7月3日、第40回書店未来研で野間省伸社長が発表。書店の労力・経費削減などで側面支援する。出荷時の体裁はコードをシール対応、スリップレス。「KCコミックス」から順次導入し、2〜3年後に全シリーズに拡大する。
また、上半期の売上高について、雑誌が「週刊現代」や「ディズニーファン」など、書籍が『海賊とよばれた男』など、コミックスが「進撃の巨人」などが好調で前年並みを確保と報告した。

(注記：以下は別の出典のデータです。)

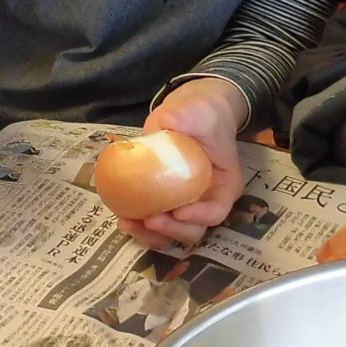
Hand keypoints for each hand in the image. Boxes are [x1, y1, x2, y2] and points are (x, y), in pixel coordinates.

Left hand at [116, 77, 248, 251]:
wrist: (186, 115)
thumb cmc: (202, 115)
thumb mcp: (200, 112)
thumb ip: (187, 116)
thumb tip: (169, 121)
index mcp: (224, 185)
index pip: (217, 210)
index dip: (200, 217)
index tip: (178, 211)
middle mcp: (206, 201)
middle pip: (193, 230)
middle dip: (171, 230)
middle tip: (150, 220)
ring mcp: (184, 205)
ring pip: (171, 233)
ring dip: (150, 235)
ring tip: (129, 224)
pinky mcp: (163, 202)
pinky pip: (153, 224)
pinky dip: (138, 227)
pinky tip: (121, 217)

7月1日からの「新潮文庫の100冊」フェアに合わせ、新タイプの読書推進・販売促進キャンペーンを始動。 作家や音楽家、俳優、大学教授ら推薦者108人の「心に残った一行」を載せた冊子を書店店頭に設置したほか、 推薦者の「ワタシの一行」と感想文で構成するキャンペーン帯でフェア感を演出、大型ポスターも作製した。
推薦者の“生の声”を触媒として、読者に新たな「文庫の読み方」を提案し、店頭販促にもつなげる。
キャッチコピーは「あなたの一行に出会おう」。
同日、記者会見で新潮社の佐藤隆信社長は「愛されてきたYonda君もデビューから15年。毎年同じことの繰り返しで、 読者もメーカー側の仕かけに反応してくれなくなった。年間を通じた読書運動として育て、日本中が読書好きになると 確信している」と話した。
同ネット書店を運営するHONは7月1日から、ネットプロテクションズの未回収リスク保証型の「NP後払い」を導入し、支払や配送サービスを強化する。HONではこれまで、クレジットカード、代引ならびに前払い決済を採用していたが、前払い決済では、入金確認するまで発送できなかった。
しかし、ネットプロテクションズで、利用者が購入した商品代金を立て替えてHONに支払い、購入者への請求業務、入金確認を代行して行うことから、利用者は商品受取後に、コンビニエンスストアなどでの後払いが可能になった。4月からテスト稼働していたが、利用者の評判も良く本稼働に移った。